May all of us remember the true reason we celebrate this time of year. The greatest gifts are those given from the heart in recognition of the greatest man who ever walked on the face of this earth, even Jesus Christ, the Redeemer of the world!

Why I love “The Little Drummer Boy”


Come they told me, pa rum pum pum pum

A new born King to see, pa rum pum pum pum…

My love of this little Christmas song dates back a long way. Despite the wonderful and beautiful lyrics of other Christmas classics, this song for me speaks directly to my heart because it is so simple. It captures, for me, why we celebrate the birth of the Christ child, and that the grandeur of a gift is not found in its earthly value, but is found in its eternal worth. It is not only my favorite Christmas song, it is my favorite song of all time.

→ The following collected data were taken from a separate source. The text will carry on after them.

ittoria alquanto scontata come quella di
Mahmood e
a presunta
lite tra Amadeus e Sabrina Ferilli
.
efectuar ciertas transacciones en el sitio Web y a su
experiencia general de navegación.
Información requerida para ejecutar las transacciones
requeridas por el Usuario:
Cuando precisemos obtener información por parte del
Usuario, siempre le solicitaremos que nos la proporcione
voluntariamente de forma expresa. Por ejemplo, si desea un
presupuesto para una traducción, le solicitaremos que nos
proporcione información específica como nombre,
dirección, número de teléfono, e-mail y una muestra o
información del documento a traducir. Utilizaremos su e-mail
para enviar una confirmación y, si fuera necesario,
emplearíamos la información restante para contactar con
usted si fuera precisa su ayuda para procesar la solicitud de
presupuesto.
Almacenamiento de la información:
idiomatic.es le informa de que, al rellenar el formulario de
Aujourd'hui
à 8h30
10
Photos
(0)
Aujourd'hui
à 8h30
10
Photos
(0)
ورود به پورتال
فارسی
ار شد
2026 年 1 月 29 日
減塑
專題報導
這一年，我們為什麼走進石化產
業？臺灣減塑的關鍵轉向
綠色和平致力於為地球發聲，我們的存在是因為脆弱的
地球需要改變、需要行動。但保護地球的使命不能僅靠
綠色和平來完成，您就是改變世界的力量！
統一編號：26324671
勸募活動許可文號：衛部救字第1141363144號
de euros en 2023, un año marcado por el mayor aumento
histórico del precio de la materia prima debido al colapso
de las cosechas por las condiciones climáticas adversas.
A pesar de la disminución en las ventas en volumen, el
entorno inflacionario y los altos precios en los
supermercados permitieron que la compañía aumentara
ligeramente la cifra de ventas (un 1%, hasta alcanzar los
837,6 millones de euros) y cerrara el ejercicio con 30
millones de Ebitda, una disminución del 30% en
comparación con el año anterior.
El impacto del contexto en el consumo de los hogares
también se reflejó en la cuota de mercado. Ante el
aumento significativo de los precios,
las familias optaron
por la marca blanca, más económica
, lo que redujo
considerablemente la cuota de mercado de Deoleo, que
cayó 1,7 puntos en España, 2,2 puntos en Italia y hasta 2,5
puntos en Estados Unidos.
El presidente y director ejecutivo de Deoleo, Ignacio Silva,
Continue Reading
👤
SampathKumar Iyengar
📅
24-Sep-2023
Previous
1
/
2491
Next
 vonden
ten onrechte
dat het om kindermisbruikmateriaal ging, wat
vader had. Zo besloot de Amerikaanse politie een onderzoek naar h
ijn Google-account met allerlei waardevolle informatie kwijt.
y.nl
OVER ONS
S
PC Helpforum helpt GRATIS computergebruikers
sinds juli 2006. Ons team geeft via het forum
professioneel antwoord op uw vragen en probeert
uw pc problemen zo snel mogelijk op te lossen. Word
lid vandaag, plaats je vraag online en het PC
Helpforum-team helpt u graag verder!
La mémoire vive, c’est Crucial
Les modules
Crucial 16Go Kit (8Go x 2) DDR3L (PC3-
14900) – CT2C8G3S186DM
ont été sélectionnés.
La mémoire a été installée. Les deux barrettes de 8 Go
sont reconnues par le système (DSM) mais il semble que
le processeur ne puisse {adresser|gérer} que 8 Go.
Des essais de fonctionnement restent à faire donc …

I think my love affair with this simple song came when I was away attending school. The last Sunday before the Christmas break, two of the students played a special musical number. I remember sitting in the pews and listening to their musical rendition of “The Little Drummer Boy”. She on the violin, he on the organ. No words were sung, just the notes floating on air. I was moved by it. I do not remember their names. I am sure time has erased this musical selection from their minds. But it lingers in my soul to this day. I guess you never know when you will touch the soul of someone. I am sure they don’t know how moved I was that Sunday afternoon. I never even thanked them.

I found myself in Argentina the next Christmas as a full-time missionary. I was thousands of miles from home. We were visiting with a poor sister and her two children on Christmas day. As we sat together in her metal shack, she smiled and asked me if we could sing some Christmas songs. I said, “Yes, my favorite is “The Little Drummer Boy”. She smiled and clapped her hands together. Squealing with delight, she said, “I have that song on a record!” She got up and went to a small shelf and pulled out a dusty scratched up 45 record. She handed me the record and then motioned to her son to run a cord out to the street where a common line was available for electricity. He returned and she plugged the record player into the cord and with great pride lifted the arm of her record player onto the 45. And there I sat. Listening to a scratchy rendition of “The Little Drummer Boy.” To my surprise the performer was singing in English. I don’t remember who sang it. I didn’t really care. I felt my eyes moisten when it came to the refrain:

I played my drum for Him, pa rum pum pum pum

I played my best for Him, pa rum pum pum pum,

rum pum pum pum, rum pum pum pum,

Then He smiled at me, pa rum pum pum pum

Me and my drum.

I guess I felt like that little drummer boy who was giving all he had. For a moment, the boy and I became one. After returning from Argentina, I spent my third straight Christmas away from home. The details as to why are not important. However, I recall that on Christmas day of that year I found myself all alone in the downstairs apartment of my sister in Provo, Utah. I remember looking at the walls and feeling so unloved and miserable. I saw the record player and searched through the records. There it was on a “Greatest Hits” Christmas album. I put it on repeat, sat back and listened and listened and listened. I don’t know how many times I played it. I just know I cried my eyes out.

And so, at this time of year, every year, I rejoice when I hear that familiar opening. It is the sound of the drums, announcing the return of memories past. Memories that remind me of time long since gone and of the singleness of life. Of the beauty of service and the loneliness of the heart. My favorite Christmas decoration is a music box, given to me by one of my sisters many years ago. The statue of the “Little Drummer Boy” playing his drum sits atop. On the bottom of the box is a simple hand written note that says, “Love, Diane”. I wind it up every Christmas and hear its sweet melody. When I am alone it will always bring a tear to my eyes. Tears of love, tears of thankfulness to the Lord for all the blessing that I have. When I think of the “Drummer Boy” I think, maybe, maybe my gift will be good enough for the King. Maybe, someday He will smile at me.